Interesting you should bring up the issue of hum, which I conquered just last night! The Decca tracked quite well in a Mayware I had mounted on an AR-XA, and given it is a Decca, even in this modest 'table it matched or beat my two "high-end" spinners with other cartridges, one being a Maplenoll, the other being an Audiomeca. But on the AR it hummed, a problem which, once the music started, disappeared into the background. On the Maplenoll, however, not a bit of hum, and though there is a ground wire to the arm, I have not connected it to ground, an unexpected result.
My Decca has four pins (the ground wires connected together via a looped wire), does yours? The Maplenoll has a lead platter, and so perhaps this is shielding the motor. As with some head-amps and phono stages, you just have to move things around, connect and disconnect ground wires, try your tonearm wire in different positions and so on (this is the "bitch" and "hate" part of the Decca experience). Without knowing what your 'table is I can come up with nothing else. But there is a turntable mat made out of graphite, the Boston Mat1, which might double as shielding of some sort. It also sounds - from a design point - superb. The Maplenoll also features a damping trough at the headshell, with the result that the Decca tracks perfectly (so far) in this set-up, sounding like a "normal" cartridge (now I have to play with viscosity and so on).

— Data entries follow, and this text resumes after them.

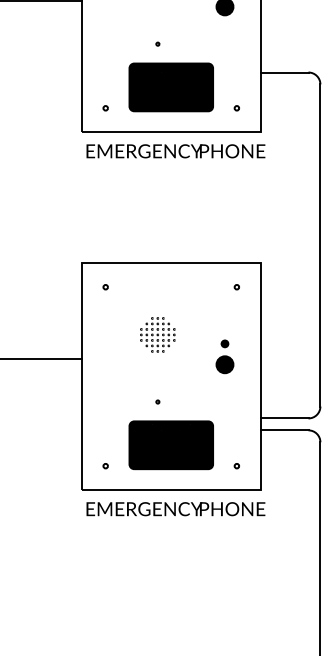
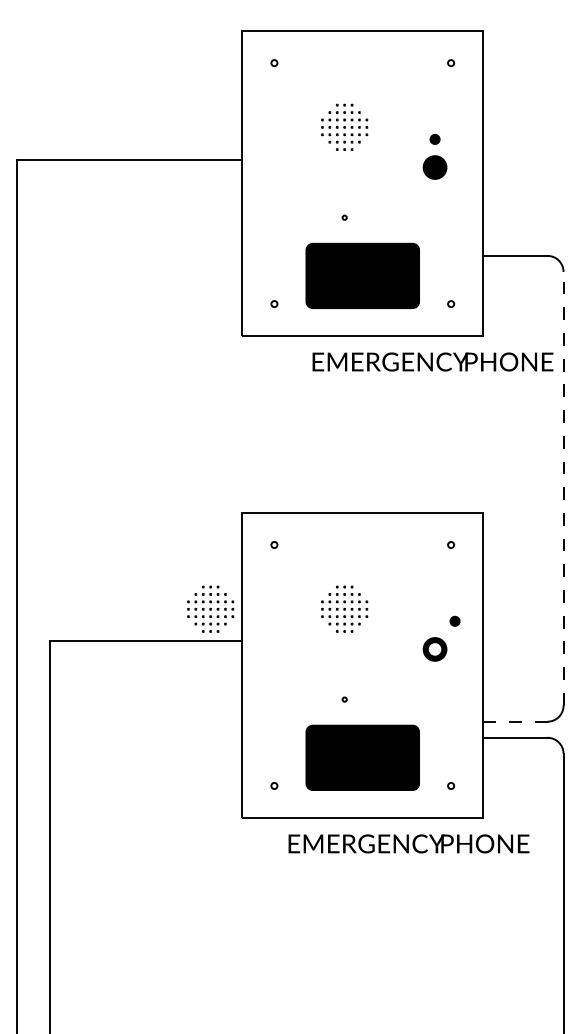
text: (175, 150) -> (432, 361), moved
line: (320, 245) -> (563, 488), solid -> dashed
part: (58, 334) -> (210, 608), added
part: (224, 343) -> (454, 620), moved
fill: (224, 364) -> (434, 649), removed
line: (284, 418) -> (515, 721), solid -> dashed
text: (175, 508) -> (408, 843), moved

If you want your Decca to track superbly, then get yourself a Decca tonearm! While this is dissed as cheap, it is quite a brilliant piece of engineering (pre-empting the Platine Verdier and Schroeder tonearms), and Ken Kessler, for instance, keeps his Decca set up in one, which he considers still superior in the usual Decca ways to his Koetsu Urishi in SME 10 turntable! Don't give up! And thanks for contributing.